### Data extract ###
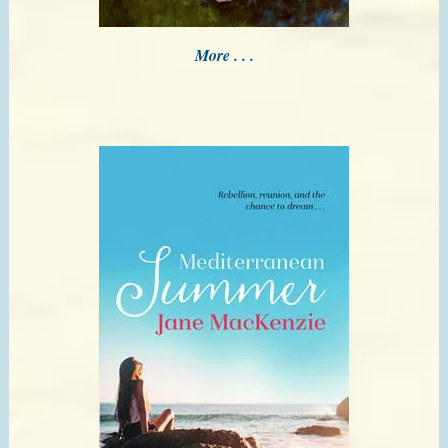
More . . .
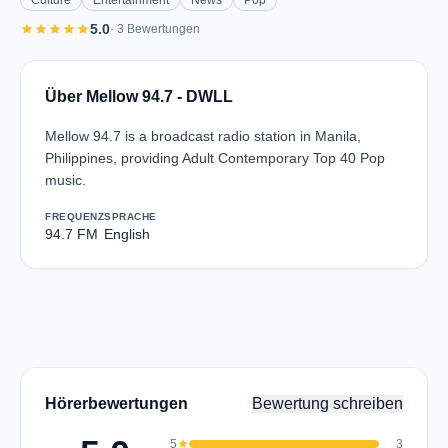
Culture
Entertainment
News
Pop
star
star
star
star
star
5.0
· 3 Bewertungen
Über Mellow 94.7 - DWLL
Mellow 94.7 is a broadcast radio station in Manila,
Philippines, providing Adult Contemporary Top 40 Pop
music.
FREQUENZ
SPRACHE
94.7 FM
English
Hörerbewertungen
Bewertung schreiben
5
star
3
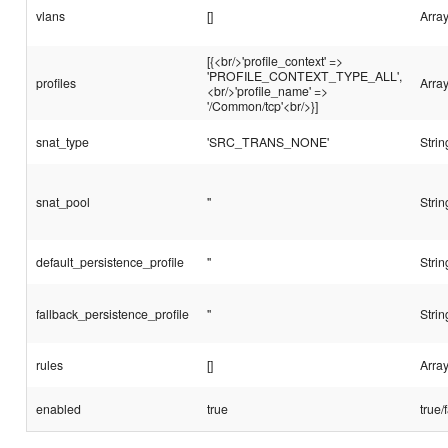
vlans
[]
Array
[{<br/>'profile_context' =>
'PROFILE_CONTEXT_TYPE_ALL',
profiles
Arra
<br/>'profile_name' =>
'/Common/tcp'<br/>}]
snat_type
'SRC_TRANS_NONE'
Strin
snat_pool
''
Strin
default_persistence_profile
''
Strin
fallback_persistence_profile
''
Strin
rules
[]
Array
enabled
true
true/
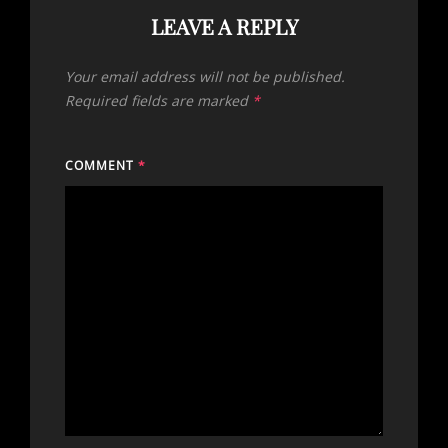
LEAVE A REPLY
Your email address will not be published.
Required fields are marked
*
COMMENT
*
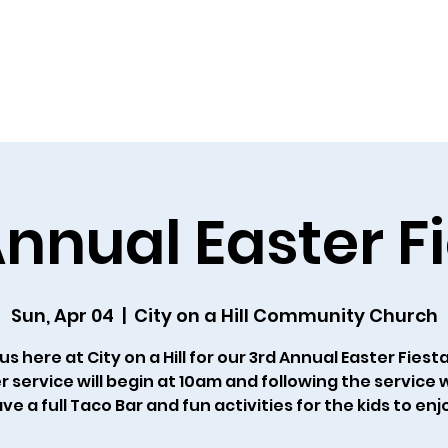
Home
About Us
Resources
Outreach
Ca
nnual Easter F
Sun, Apr 04
  |  
City on a Hill Community Church
us here at City on a Hill for our 3rd Annual Easter Fiest
r service will begin at 10am and following the service w
ve a full Taco Bar and fun activities for the kids to enj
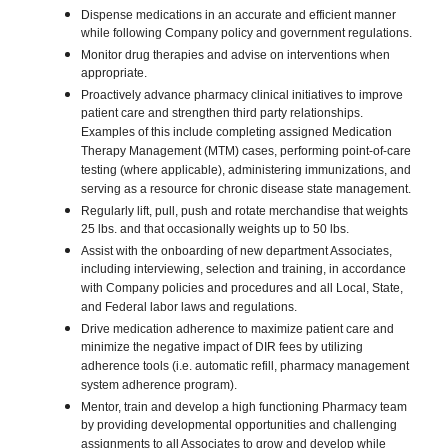
Dispense medications in an accurate and efficient manner
while following Company policy and government regulations.
Monitor drug therapies and advise on interventions when
appropriate.
Proactively advance pharmacy clinical initiatives to improve
patient care and strengthen third party relationships.
Examples of this include completing assigned Medication
Therapy Management (MTM) cases, performing point-of-care
testing (where applicable), administering immunizations, and
serving as a resource for chronic disease state management.
Regularly lift, pull, push and rotate merchandise that weights
25 lbs. and that occasionally weights up to 50 lbs.
Assist with the onboarding of new department Associates,
including interviewing, selection and training, in accordance
with Company policies and procedures and all Local, State,
and Federal labor laws and regulations.
Drive medication adherence to maximize patient care and
minimize the negative impact of DIR fees by utilizing
adherence tools (i.e. automatic refill, pharmacy management
system adherence program).
Mentor, train and develop a high functioning Pharmacy team
by providing developmental opportunities and challenging
assignments to all Associates to grow and develop while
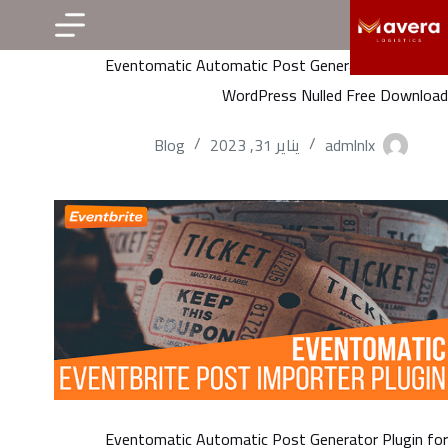
التجاو
إل
Eventomatic Automatic Post Generator Plugin for
المحتو
WordPress Nulled Free Download
Blog
يناير 31, 2023
admlnlx
Eventomatic Automatic Post Generator Plugin for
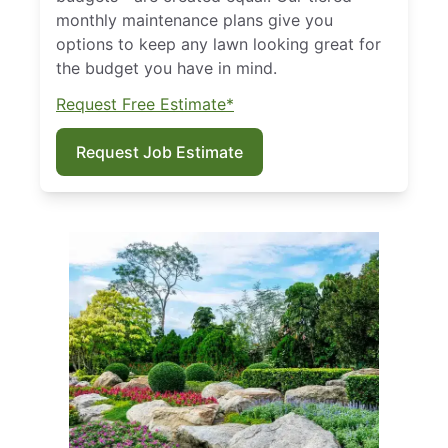
monthly maintenance plans give you
options to keep any lawn looking great for
the budget you have in mind.
Request Free Estimate*
Request Job Estimate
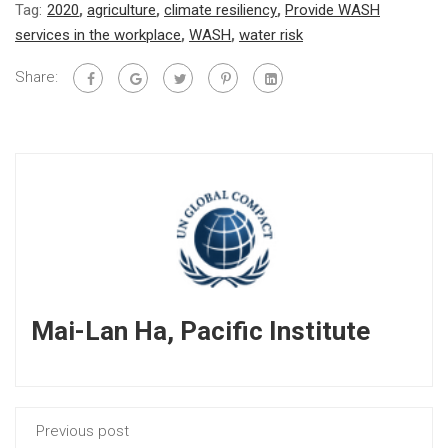
Tag:
2020
,
agriculture
,
climate resiliency
,
Provide WASH
services in the workplace
,
WASH
,
water risk
Share:
Mai-Lan Ha, Pacific Institute
Previous post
###
For every line above that holds the word "Mellow", report the whole line.

Über Mellow 94.7 - DWLL
Mellow 94.7 is a broadcast radio station in Manila,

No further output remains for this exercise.